The authors assess how the U.S. business community—focusing on the manufacturing, technology, and financial sectors—viewed the Trump administration's China policies through several different lenses: from the perspective of individuals, from the perspective of different firms over time, and from the perspective of specific industry sectors and subsectors. The analysis focuses on Trump administration actions toward China from 2017 through fall 2020.
- Across the manufacturing, technology, and financial sectors, U.S. businesses broadly agreed with the Trump administration's identification of problematic Chinese behavior and practices, but they had concerns about some specific approaches and measures adopted.
- The American public views China as a security threat but not necessarily as an economic threat.
- Despite concerns about unfair Chinese government actions, many business leaders continued to see the Chinese market as an opportunity.
- Corporate leaders voiced concern that the tariffs the United States levied on Chinese products hurt U.S. businesses more than Chinese ones.
- Corporate leaders across all three sectors expressed frustration at what they perceived to be the inconsistent way in which the Trump administration consulted U.S. businesses for input before rolling out major policy changes.
- Compared with the other two sectors, the financial sector expressed more positive sentiments about the administration's approach to China, and it may have benefited from the administration's policies.
- There was mixed reaction from the business community regarding whether the United States should use economic sanctions to encourage China to change its geopolitical positions or practices.
- The U.S. government might not always need to take action against problematic Chinese products or actors; the U.S. public might avoid buying such products if it is informed of the risks.
- Ultimately, the U.S. business community will follow whatever laws and regulations the U.S. government institutes regarding doing business with China. However, businesses will certainly try to find legal workarounds, staying within the letter of the law rather than the spirit.
- Adopt an economic strategy that balances efforts to counter China with investments in strengthening and sustaining U.S. economic and technological leadership, including an increase in funding for science, technology, engineering, and mathematics education and research and providing tax incentives for companies to invest more in research and development.
- Embrace the full range of trade and economic tools to counter China, and expand those tools.
- Work with allies and partners to embrace multilateral measures against problematic Chinese activities; the combined Western economies have far more leverage together than any one of them individually—even the United States.

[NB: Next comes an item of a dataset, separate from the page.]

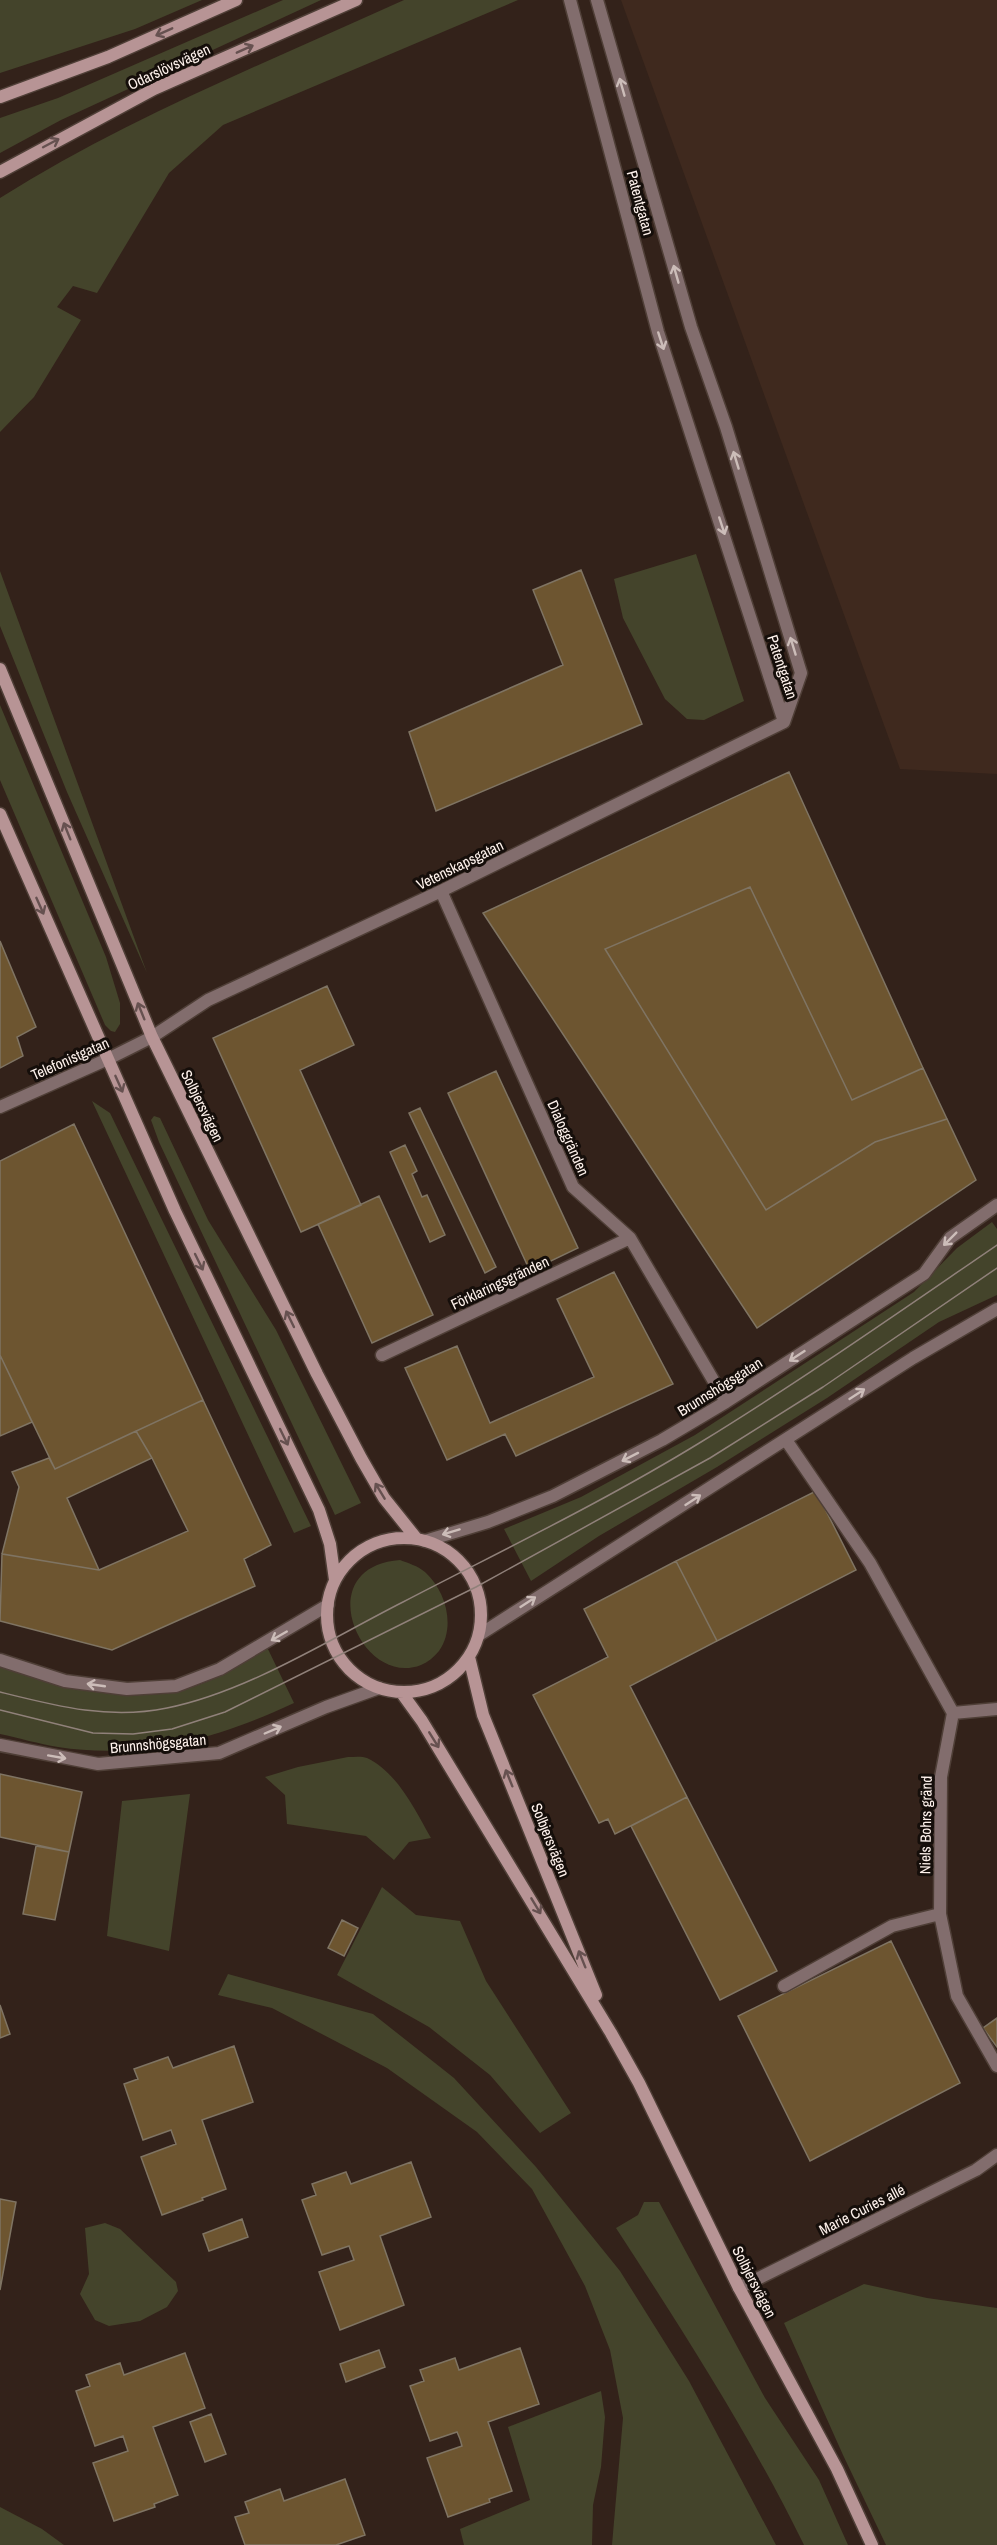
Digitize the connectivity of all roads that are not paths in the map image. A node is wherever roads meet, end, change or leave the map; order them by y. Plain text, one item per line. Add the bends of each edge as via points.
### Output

- Consult U.S. business leaders regularly in advance of major policy changes; even if leaders disagree with a proposed policy change, consultations and advance notice will allow them to better plan and adapt business operations accordingly.
- Avoid U.S. government actions that target the Chinese people; there is little public support in the United States for limiting Chinese nationals from studying or working in the United States, and Chinese students and workers contribute significantly to the U.S. economy and U.S. companies.
- Adopt an information strategy to better inform the U.S. public about the risks or problems associated with products from China.